• **TASK DIRECTIONS**: Rewrite the lines below with "scientific name" replaced by "taxon" everywhere it appears, changing nothing else. Leave out the pictures.

• **INPUT**:
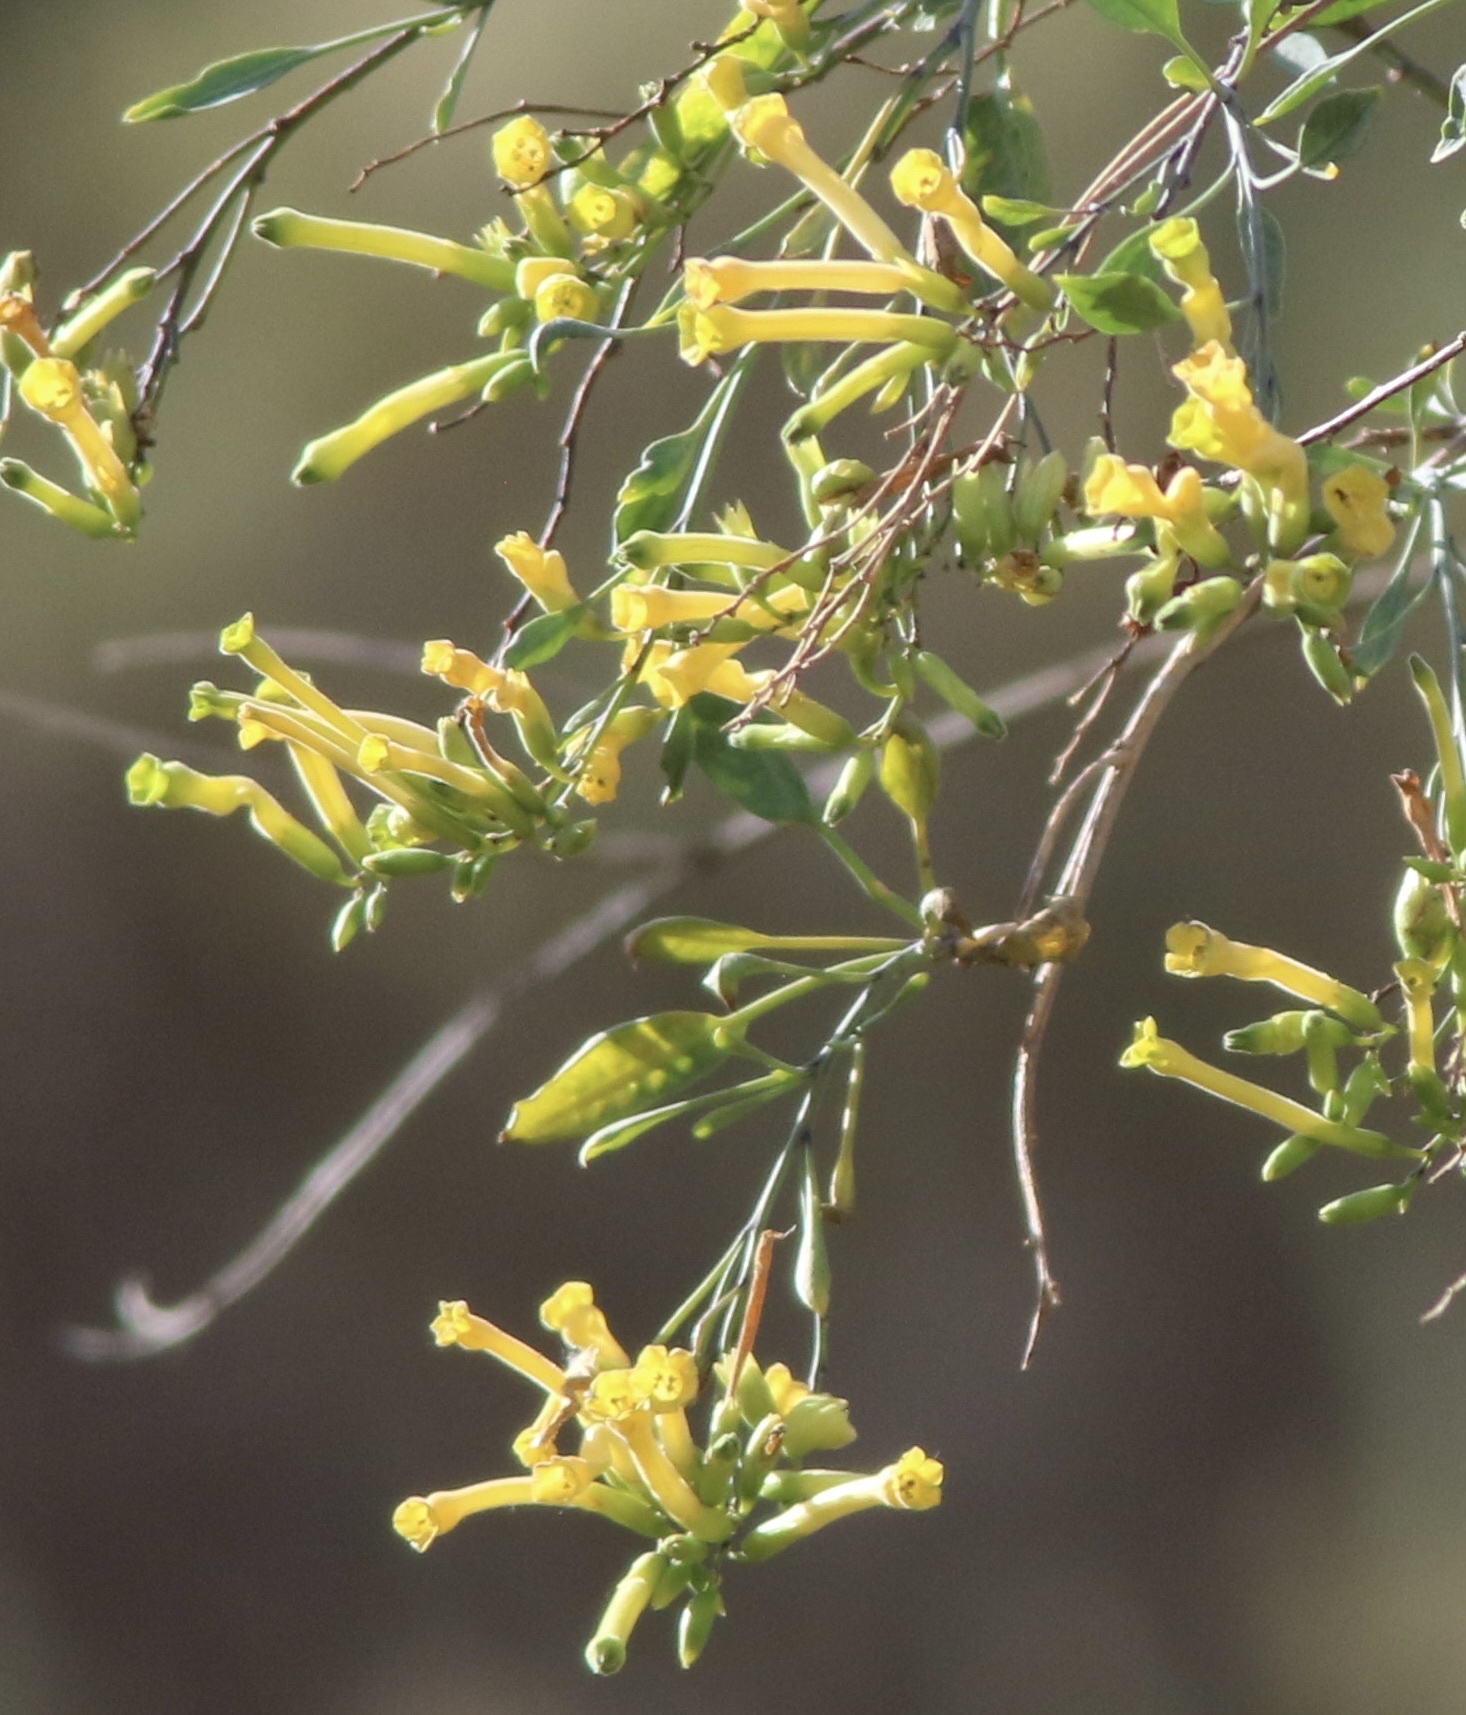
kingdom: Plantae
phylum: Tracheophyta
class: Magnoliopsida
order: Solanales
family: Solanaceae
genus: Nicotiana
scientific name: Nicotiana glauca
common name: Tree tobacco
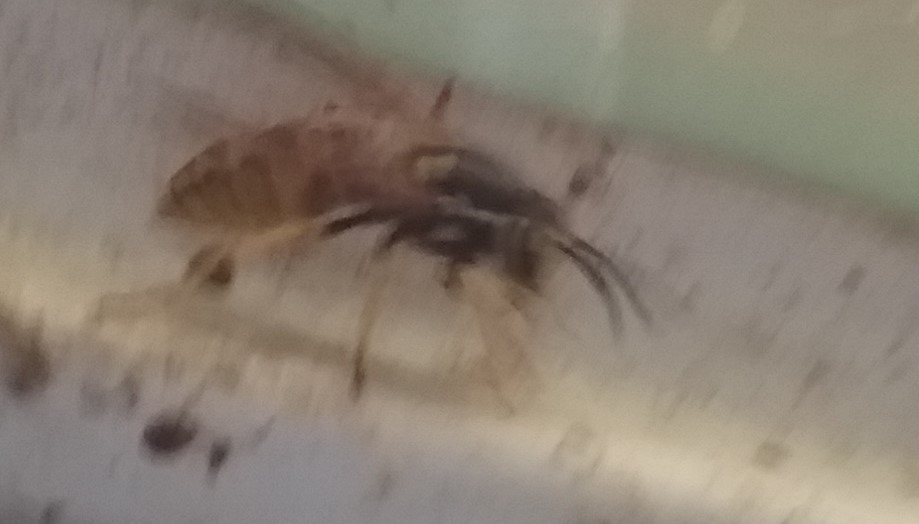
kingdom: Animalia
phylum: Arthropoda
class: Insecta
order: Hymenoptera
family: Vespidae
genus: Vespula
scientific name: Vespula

• **WORKED SOLUTION**:
kingdom: Plantae
phylum: Tracheophyta
class: Magnoliopsida
order: Solanales
family: Solanaceae
genus: Nicotiana
taxon: Nicotiana glauca
common name: Tree tobacco
kingdom: Animalia
phylum: Arthropoda
class: Insecta
order: Hymenoptera
family: Vespidae
genus: Vespula
taxon: Vespula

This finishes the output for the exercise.